Дон Игнасио тоже приглядывался к Федерико – внимательно и настороженно. Знакомясь с новыми людьми, он по профессиональной привычке мысленно помещал их в ту обстановку, в которой провел большую часть своей жизни, и они становились понятны. Понятен был Хорхе Гильен – зритель, тонкий знаток, но отнюдь не болельщик – афисионадо; такому никогда не придет в голову сумасшедшая мысль перескочить через барьер. Понятен был порывистый Рафаэль Альберти, готовый хоть сейчас пойти в ученики к дону Игнасио, вступить в его квадрилью. А вот гранадец ускользал от определения. Когда он дурачился, пел, изображал кого-нибудь, то казался беспечней всех остальных – ни дать ни взять мальчишка с картины Мурильо! И вдруг его лицо застывало, взгляд останавливался. Подобное выражение глаз Санчес Мехиас замечал у тех из своих коллег, которые начинали задумываться о смерти, а это не предвещало ничего хорошего.
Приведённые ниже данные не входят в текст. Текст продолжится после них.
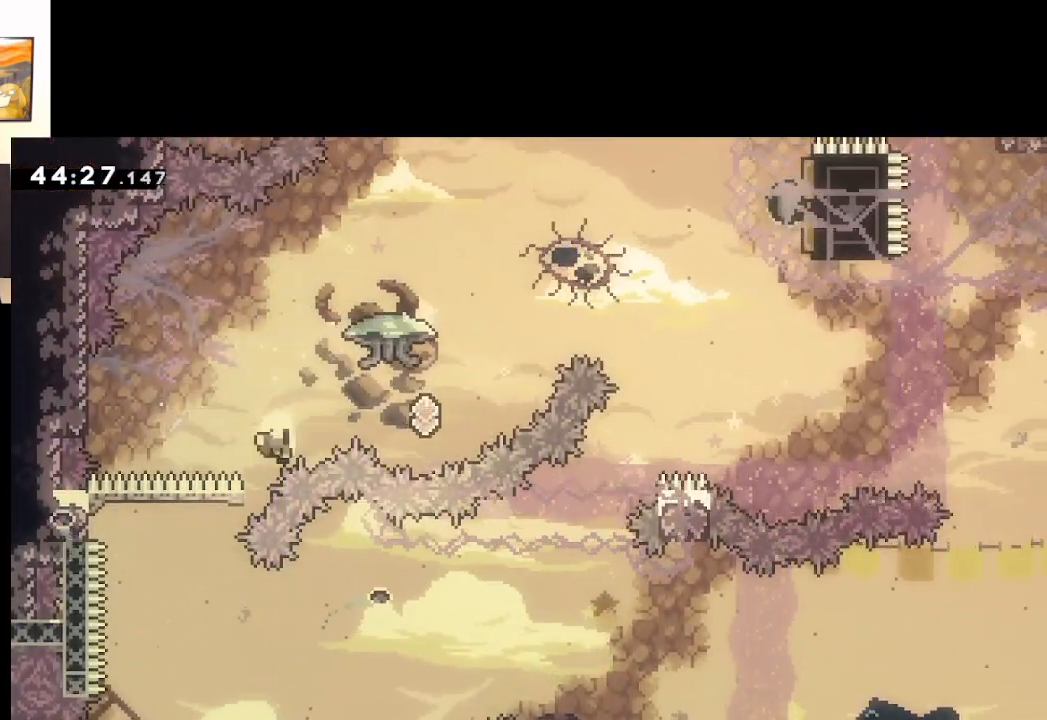
{"buttons": ["A"], "left_stick": "up-right", "right_stick": "center", "events": [[217, "X", "up"], [300, "A", "up"], [333, "L2", "up"], [450, "A", "down"]]}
Иногда он даже подозревал в Федерико отвращение ко всякому насилию, что было бы совсем уж недостойно мужчины.
Тем не менее, организуя поездку молодых поэтов в Севилью – этой поездкой, по его плану, должны были триумфально закончиться торжества в честь Гонгоры, – дон Игнасио, не колеблясь, открыл список участников именем Федерико. В список вошли также Хорхе Гильен, Рафаэль Альберти, Херардо Диего, Хосе Бергамин, поэт и филолог Дамасо Алонсо и совсем еще неизвестный Хуан Чабас. Сообщил он им об этом, как всегда, неожиданно, но никто и не подумал отнекиваться – потому, что сопротивляться дону Игнасио было бесполезно, и потому также, что поездка с Санчесом Мехиасом к нему на родину (все расходы он, естественно, брал на себя) сулила немало приятного.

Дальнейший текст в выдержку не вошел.